Dubbing himself the “fashionisto,” Mercier says, “In the fashion business you have to think like a fashionista – a truly devoted follower of fashion – if you are going to surprise and delight them and keep them coming back.”
At IBM, Mercier is an associate partner for IBM Global Business Services (GBS)’s Retail Center of Competence, and helps retailers transform their business and their industry through products, solutions and best practices. In this role, Mercier travels extensively to meet with retailers around the world, specializing in those that operate across multiple channels – in-store, online, through mobile devices, etc. – and enabling them to provide consumers a seamless experience whenever they interact with the retailer’s brand.
Omni-channel is the only channel
Retailers need to ensure that their brand is consistent whether online or in the store. However, many retailers are still operating their e-commerce departments as totally separate divisions. That’s got to change, Mercier says, particularly as retailers look to capture the massive opportunity presented by mobile shopping.
Mobile commerce among consumers is soaring, growing 43 percent in the fourth quarter of 2012, according to the IBM Retail Online Index.

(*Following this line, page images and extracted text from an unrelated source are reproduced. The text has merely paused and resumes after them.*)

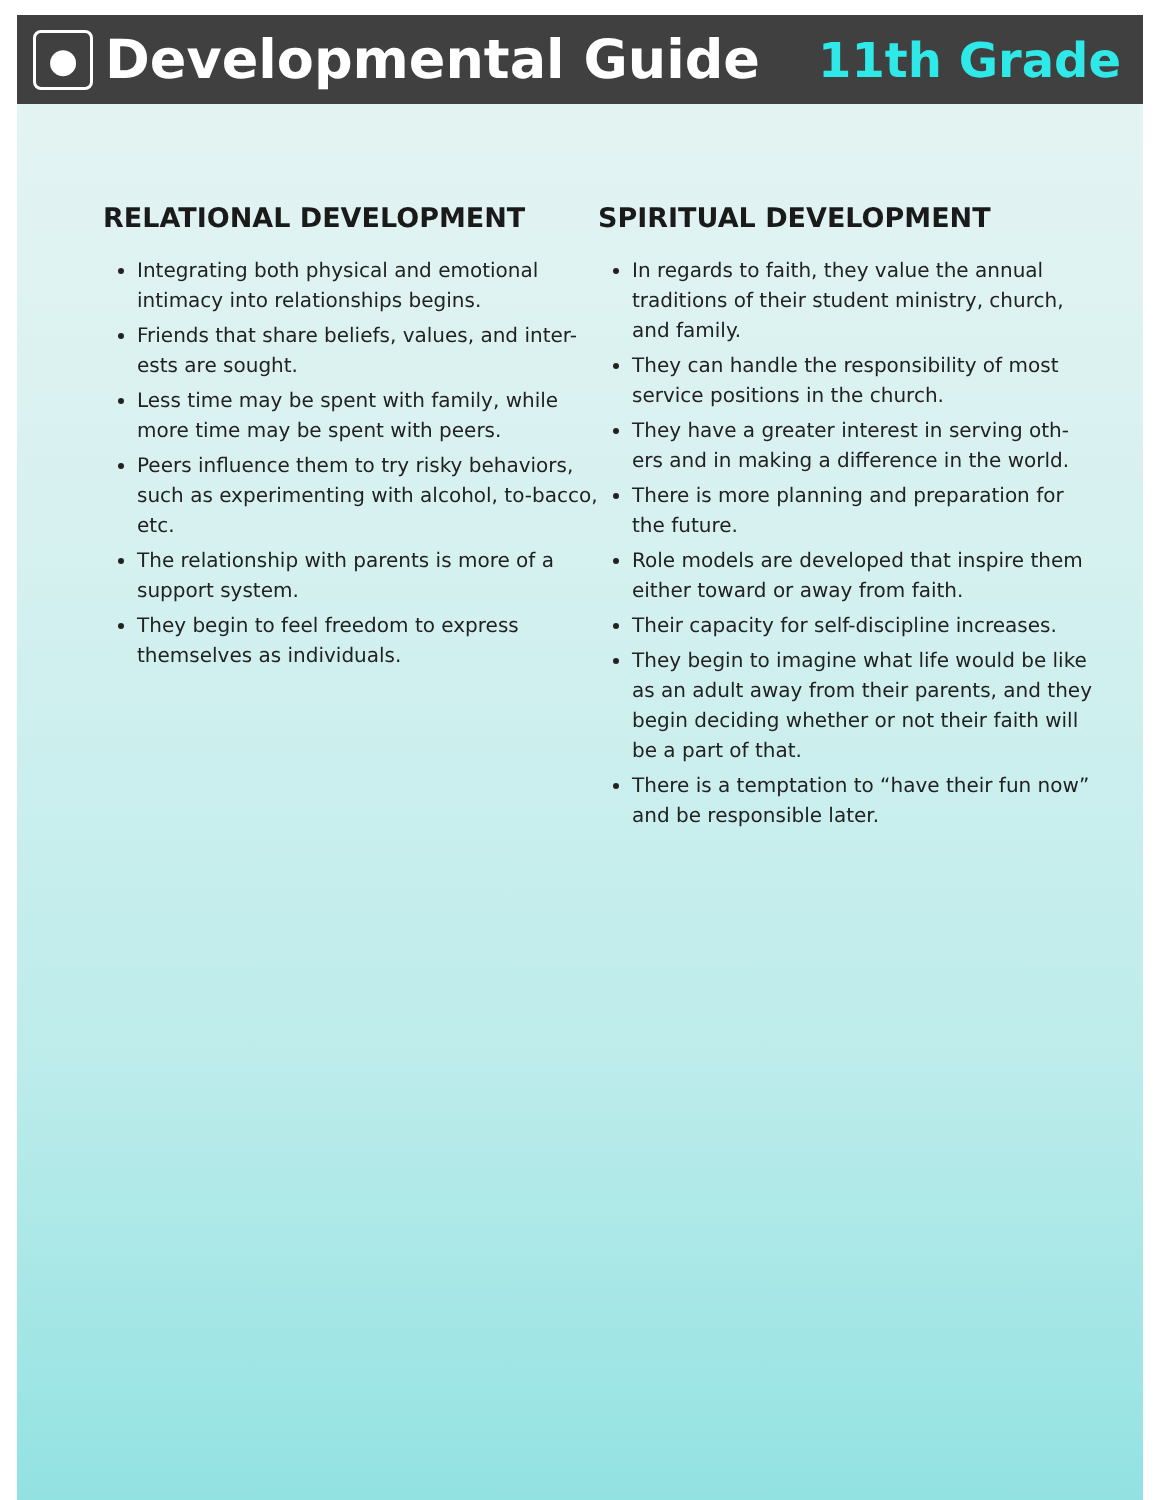● Developmental Guide 11th Grade
RELATIONAL DEVELOPMENT
Integrating both physical and emotional intimacy into relationships begins.
Friends that share beliefs, values, and inter-ests are sought.
Less time may be spent with family, while more time may be spent with peers.
Peers influence them to try risky behaviors, such as experimenting with alcohol, to-bacco, etc.
The relationship with parents is more of a support system.
They begin to feel freedom to express themselves as individuals.
SPIRITUAL DEVELOPMENT
In regards to faith, they value the annual traditions of their student ministry, church, and family.
They can handle the responsibility of most service positions in the church.
They have a greater interest in serving oth-ers and in making a difference in the world.
There is more planning and preparation for the future.
Role models are developed that inspire them either toward or away from faith.
Their capacity for self-discipline increases.
They begin to imagine what life would be like as an adult away from their parents, and they begin deciding whether or not their faith will be a part of that.
There is a temptation to “have their fun now” and be responsible later.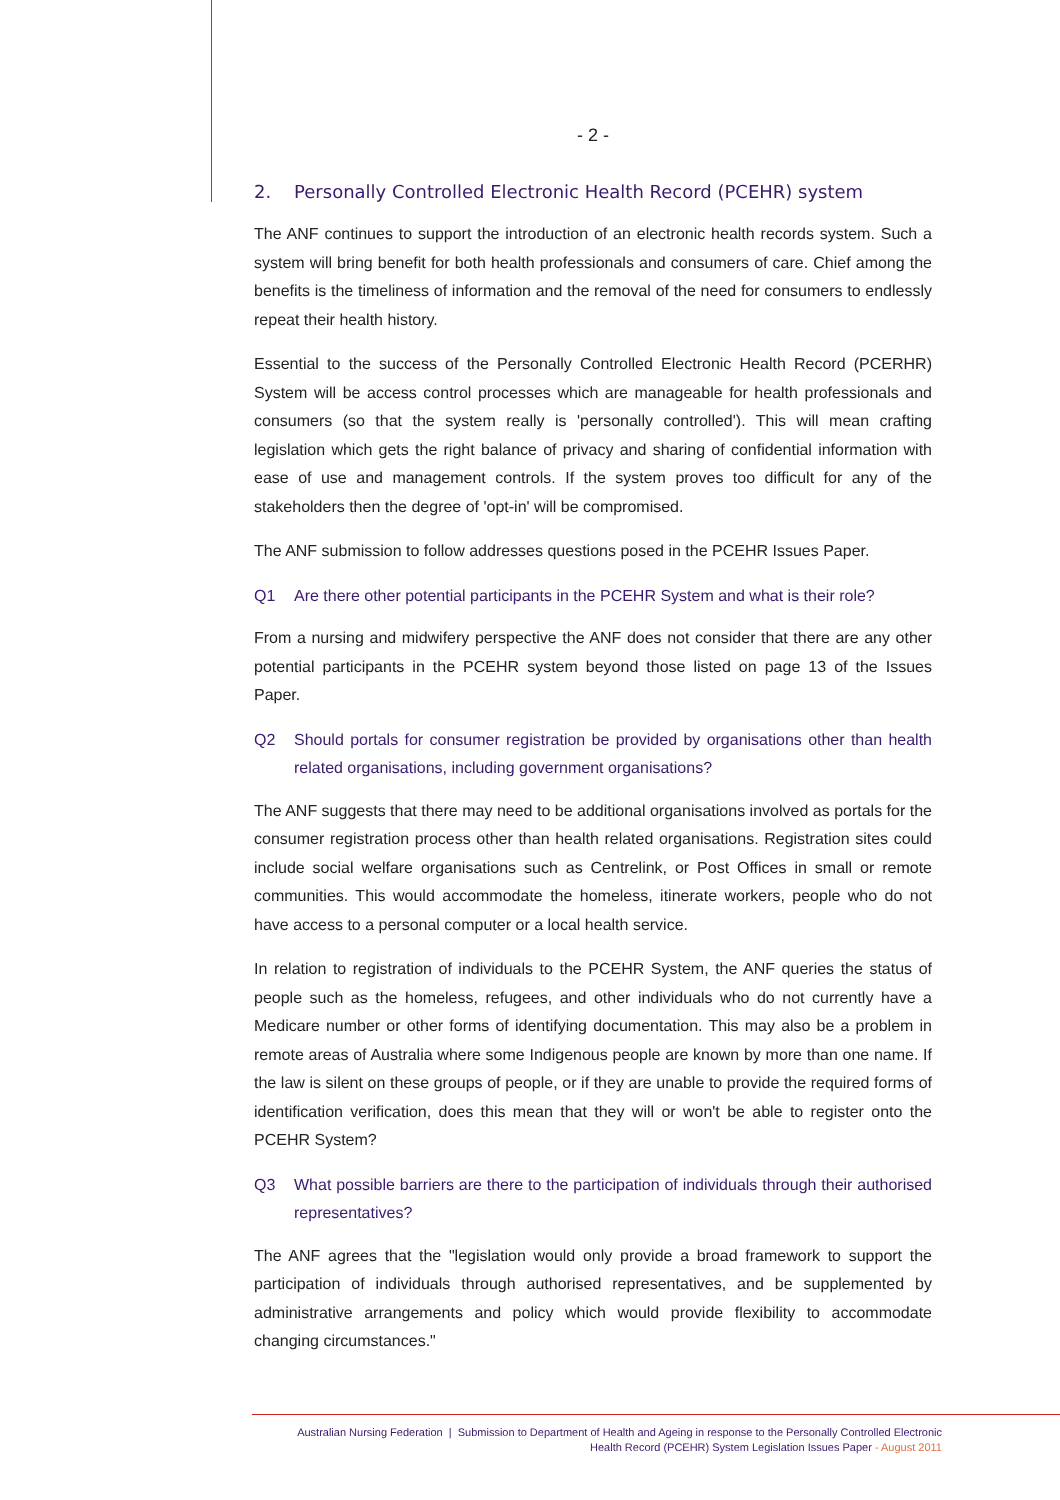- 2 -
2. Personally Controlled Electronic Health Record (PCEHR) system
The ANF continues to support the introduction of an electronic health records system. Such a system will bring benefit for both health professionals and consumers of care. Chief among the benefits is the timeliness of information and the removal of the need for consumers to endlessly repeat their health history.
Essential to the success of the Personally Controlled Electronic Health Record (PCERHR) System will be access control processes which are manageable for health professionals and consumers (so that the system really is 'personally controlled'). This will mean crafting legislation which gets the right balance of privacy and sharing of confidential information with ease of use and management controls. If the system proves too difficult for any of the stakeholders then the degree of 'opt-in' will be compromised.
The ANF submission to follow addresses questions posed in the PCEHR Issues Paper.
Q1 Are there other potential participants in the PCEHR System and what is their role?
From a nursing and midwifery perspective the ANF does not consider that there are any other potential participants in the PCEHR system beyond those listed on page 13 of the Issues Paper.
Q2 Should portals for consumer registration be provided by organisations other than health related organisations, including government organisations?
The ANF suggests that there may need to be additional organisations involved as portals for the consumer registration process other than health related organisations. Registration sites could include social welfare organisations such as Centrelink, or Post Offices in small or remote communities. This would accommodate the homeless, itinerate workers, people who do not have access to a personal computer or a local health service.
In relation to registration of individuals to the PCEHR System, the ANF queries the status of people such as the homeless, refugees, and other individuals who do not currently have a Medicare number or other forms of identifying documentation. This may also be a problem in remote areas of Australia where some Indigenous people are known by more than one name. If the law is silent on these groups of people, or if they are unable to provide the required forms of identification verification, does this mean that they will or won't be able to register onto the PCEHR System?
Q3 What possible barriers are there to the participation of individuals through their authorised representatives?
The ANF agrees that the "legislation would only provide a broad framework to support the participation of individuals through authorised representatives, and be supplemented by administrative arrangements and policy which would provide flexibility to accommodate changing circumstances."
Australian Nursing Federation | Submission to Department of Health and Ageing in response to the Personally Controlled Electronic
Health Record (PCEHR) System Legislation Issues Paper - August 2011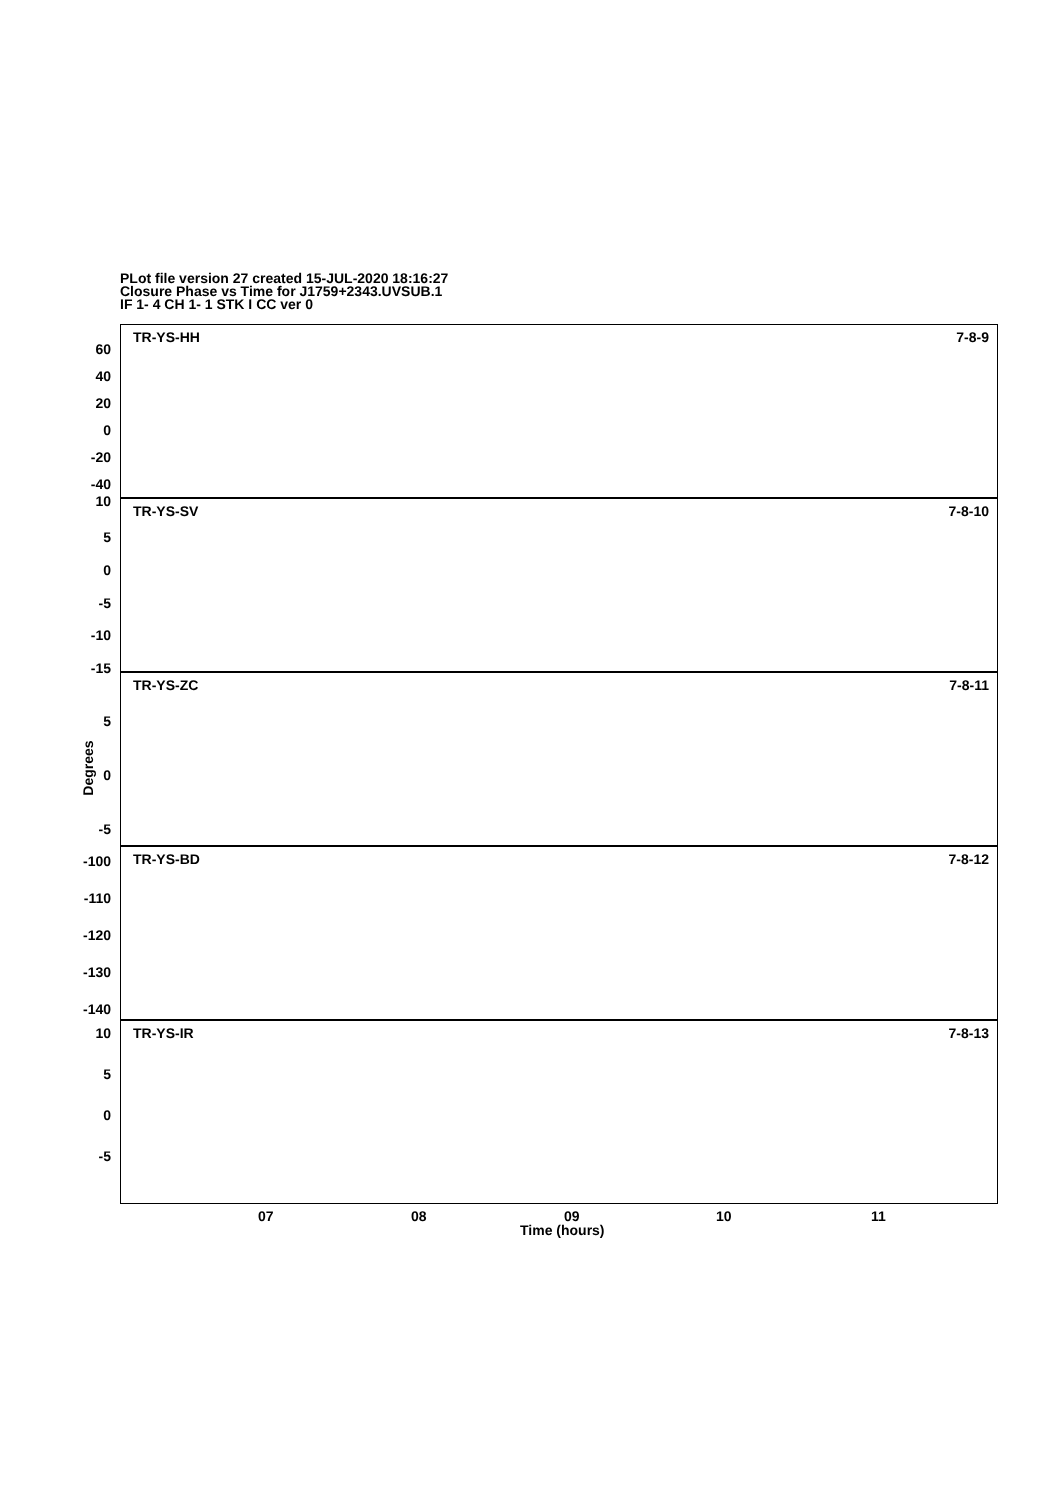PLot file version 27 created 15-JUL-2020 18:16:27
Closure Phase vs Time for J1759+2343.UVSUB.1
IF 1- 4 CH 1- 1 STK I CC ver 0
TR-YS-HH 7-8-9
60
40
20
0
-20
-40
TR-YS-SV 7-8-10
10
5
0
-5
-10
-15
TR-YS-ZC 7-8-11
5
0
-5
TR-YS-BD 7-8-12
-100
-110
-120
-130
-140
TR-YS-IR 7-8-13
10
5
0
-5
Degrees
07 08 09 10 11
Time (hours)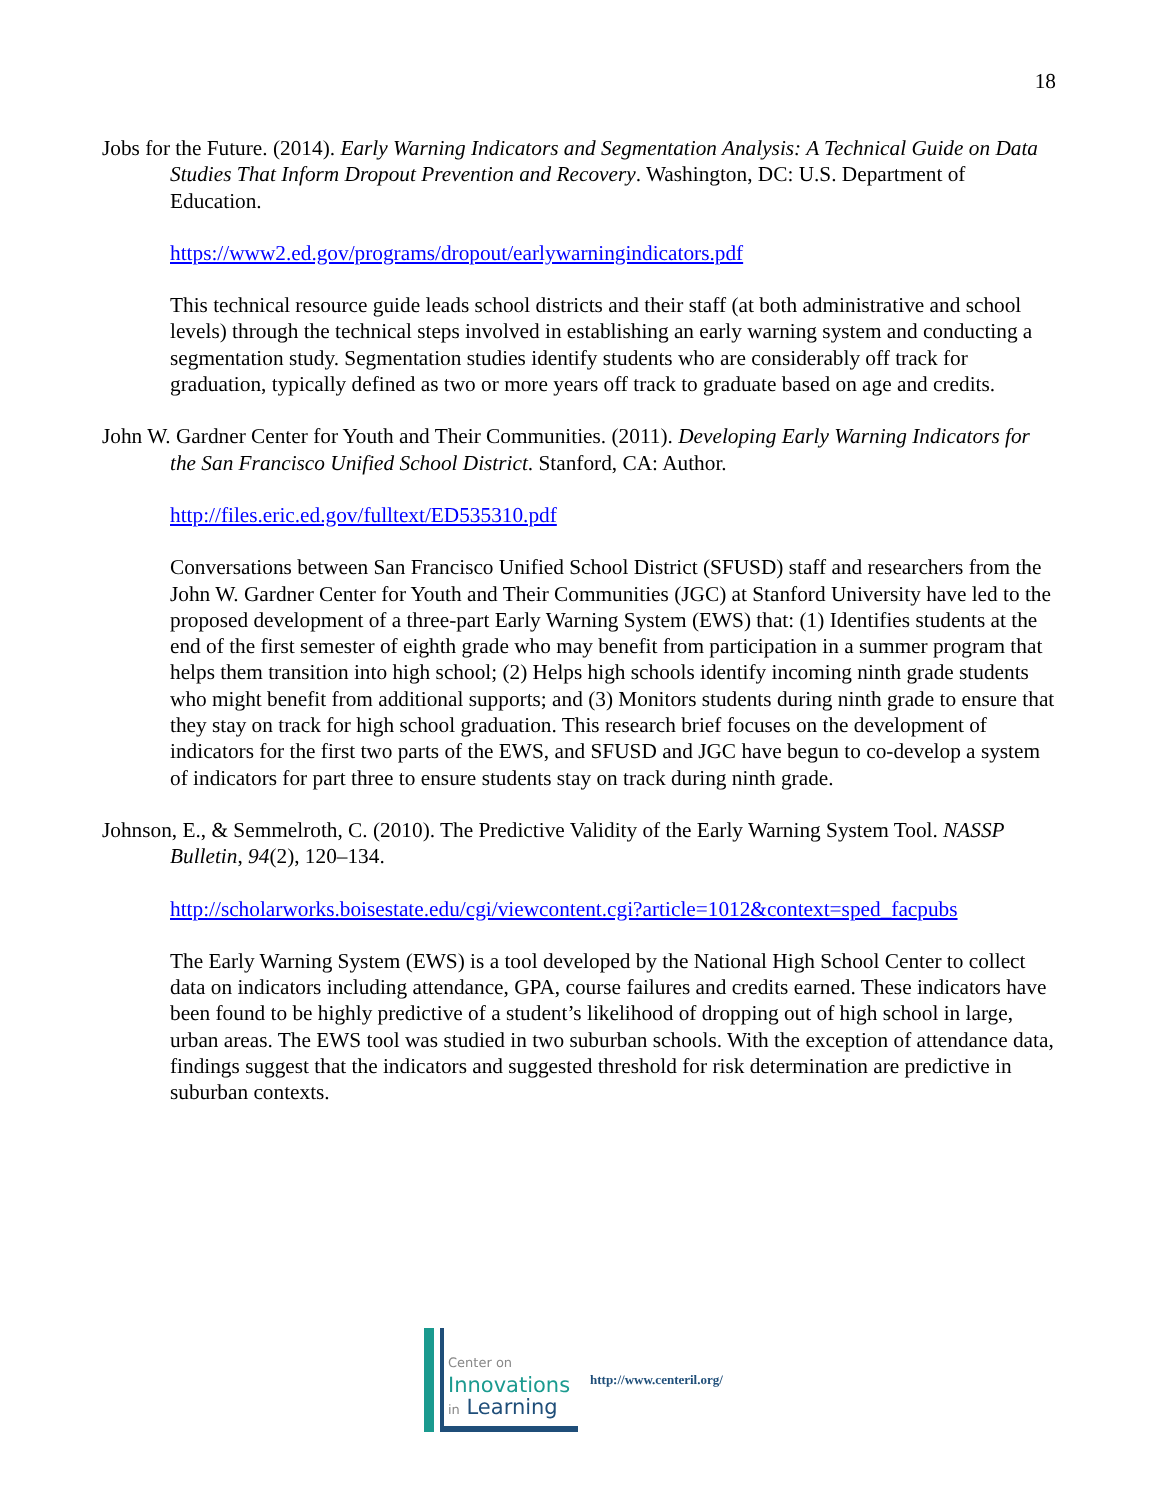18
Jobs for the Future. (2014). Early Warning Indicators and Segmentation Analysis: A Technical Guide on Data Studies That Inform Dropout Prevention and Recovery. Washington, DC: U.S. Department of Education.
https://www2.ed.gov/programs/dropout/earlywarningindicators.pdf
This technical resource guide leads school districts and their staff (at both administrative and school levels) through the technical steps involved in establishing an early warning system and conducting a segmentation study. Segmentation studies identify students who are considerably off track for graduation, typically defined as two or more years off track to graduate based on age and credits.
John W. Gardner Center for Youth and Their Communities. (2011). Developing Early Warning Indicators for the San Francisco Unified School District. Stanford, CA: Author.
http://files.eric.ed.gov/fulltext/ED535310.pdf
Conversations between San Francisco Unified School District (SFUSD) staff and researchers from the John W. Gardner Center for Youth and Their Communities (JGC) at Stanford University have led to the proposed development of a three-part Early Warning System (EWS) that: (1) Identifies students at the end of the first semester of eighth grade who may benefit from participation in a summer program that helps them transition into high school; (2) Helps high schools identify incoming ninth grade students who might benefit from additional supports; and (3) Monitors students during ninth grade to ensure that they stay on track for high school graduation. This research brief focuses on the development of indicators for the first two parts of the EWS, and SFUSD and JGC have begun to co-develop a system of indicators for part three to ensure students stay on track during ninth grade.
Johnson, E., & Semmelroth, C. (2010). The Predictive Validity of the Early Warning System Tool. NASSP Bulletin, 94(2), 120–134.
http://scholarworks.boisestate.edu/cgi/viewcontent.cgi?article=1012&context=sped_facpubs
The Early Warning System (EWS) is a tool developed by the National High School Center to collect data on indicators including attendance, GPA, course failures and credits earned. These indicators have been found to be highly predictive of a student’s likelihood of dropping out of high school in large, urban areas. The EWS tool was studied in two suburban schools. With the exception of attendance data, findings suggest that the indicators and suggested threshold for risk determination are predictive in suburban contexts.
Center on
Innovations
in Learning
http://www.centeril.org/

However, mobile shopping isn’t just about offering clients a mobile app, says Mercier. Many consumers aren’t especially interested in using specialized shopping applications from their favorite stores. In fact, a recent IBM survey of 26,000 people found that a mere 3 percent of respondents use retailers’ mobile applications.
“Consumers want to shop on their own terms, on their preferred platforms,” Mercier says. “It’s essential that retailers’ web sites are fully optimized for tablets, smart phones and any other mobile device that a consumer wants to use. The longer it takes to load a site or process a payment, the chances of a sale drop significantly.”
Retail is detail
One of Mercier’s early mentors taught him that “Retail is detail.” When working to deliver on consumers’ extremely high expectations for fantastic products, personalization and convenience, the devil is in the details, says Mercier.
In order to show their customers that they know them, retailers must make use of Big Data to develop marketing tactics that enable them to “narrowcast” to individuals. Mercier holds up examples from the casino industry that are getting this right. Their business models are built on data, using knowledge about a guest’s previous visit to make them a repeat customer.
Retailers must now employ the same tactics. But that’s not as easy as it sounds, Mercier says. There are cultural, financial and organizational barriers to making it happen. Some of these can be broken down by new technology models like cloud computing, which would enable a retailer to more affordably provide access to data across their organization. However, this challenge can’t be solved with technology alone.
“This is no longer a discussion with just the CIO,” Mercier says. “This is now a discussion with the CEO, the CMO, and the entire leadership team. We are at a new crossroads in retail, the corner of technology and service. Our ability to enable retailers to blend these together and create an unparalleled shopping experience is our opportunity.”
The store as dead give-away
At the start of every project with a client, Mercier will spend a full three to five days in their store. “Everything you need or want to know about how well a fashion apparel brand is being run can be seen in an individual store,” he says. “Stores are the microcosm of everything good and bad about a fashion company.”
Mercier compares a store to a book with chapters: a story needs to develop as a customer progresses through the store. Brands that do this successfully keep customers engaged.
As the president of maternity brand Japanese Weekend, Mercier implemented targeted marketing practices tailored to customers’ due dates. Given their target customer would only need maternity wear for a short period, he worked to make Japanese Weekend customers brand evangelists that would recommend the line to their pregnant friends.
Experiences like these enable Mercier to work so effectively with his clients today. “I speak their language,” he says. “I’ve sat in that chair and I know the challenges it brings.”